# TEKS YANG DITAMPILKAN:
※
Review Novel Lebah Pencari Madu Karya Kholid Rosyidi, Ini Pengalaman Hidup yang Menarik

Novel Lebah Pencari Madu

Ketika membaca novel Lebah Pencari Madu, emosi saya dibawa naik-turun. Bagaimana tidak, plot cerita novel ini tidak dapat saya tebak.

Biasanya saat membaca sebuah novel, saya dapat mendiktenya. Tapi, novel ini sulit diprediksi. Mulai dari opening sampai ending cerita punya banyak kejutan.

Kholid Rosyidi penulis novel ini menceritakan kisah percintaan, persahabatan, dan kebahagiaannya dengan sangat menarik.

Saya sampai excited banget mendiskusikan novelnya di hadapan sahabat-sahabat saya. Dan bahkan, salah satu sahabat saya mengatakan begini, “Tiap orang pasti memiliki pengalaman hidup yang menarik. Dan penulis novel ini beruntung telah memiliki pengalaman itu”.

Saya sengaja membicarakan novel ini di depan sahabat-sahabat saya. Sebab, kisah persahabatan Kholid hampir sama dengan persahabatan kami.
※
# YANG HARUS DIKERJAKAN:
Jawablah pertanyaan berikut berdasarkan ulasan novel di atas.
(a) Siapa penulis novel Lebah Pencari Madu?
(b) Kisah apa saja yang diceritakan penulis dalam novel itu?
(c) Mengapa pengulas sengaja membicarakan novel ini di depan sahabat-sahabatnya?
※
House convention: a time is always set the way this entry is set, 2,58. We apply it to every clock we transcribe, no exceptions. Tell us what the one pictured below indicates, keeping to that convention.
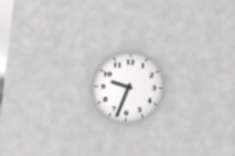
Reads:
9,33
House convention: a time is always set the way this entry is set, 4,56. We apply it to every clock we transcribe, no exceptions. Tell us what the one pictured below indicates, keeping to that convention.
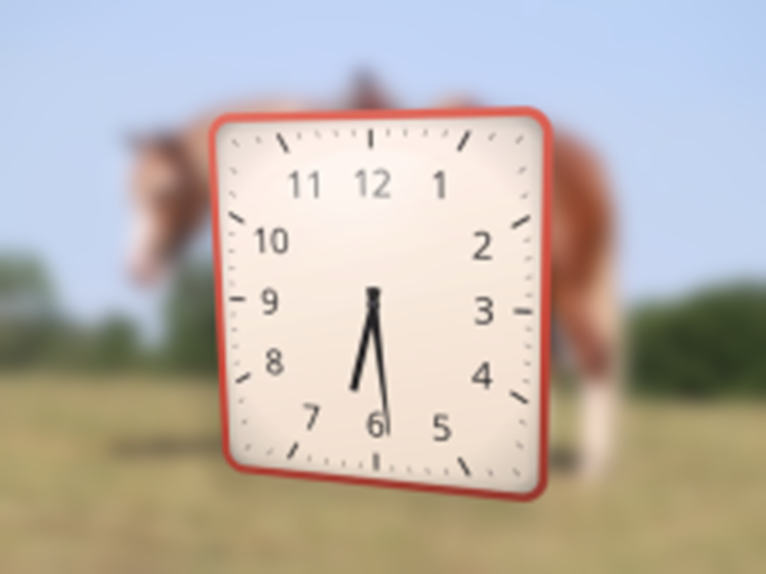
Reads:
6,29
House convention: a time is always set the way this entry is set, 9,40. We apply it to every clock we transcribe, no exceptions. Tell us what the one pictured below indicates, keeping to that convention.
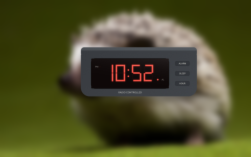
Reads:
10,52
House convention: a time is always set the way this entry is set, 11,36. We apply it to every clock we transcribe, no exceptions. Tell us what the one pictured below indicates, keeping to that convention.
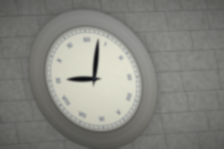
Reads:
※
# JAWABAN:
(a) Penulisnya adalah Kholid Rosyidi.
(b) Penulis menceritakan kisah percintaan, persahabatan, dan kebahagiaannya.
(c) Pengulas melakukannya karena kisah persahabatan Kholid hampir sama dengan persahabatan pengulas dan sahabat-sahabatnya.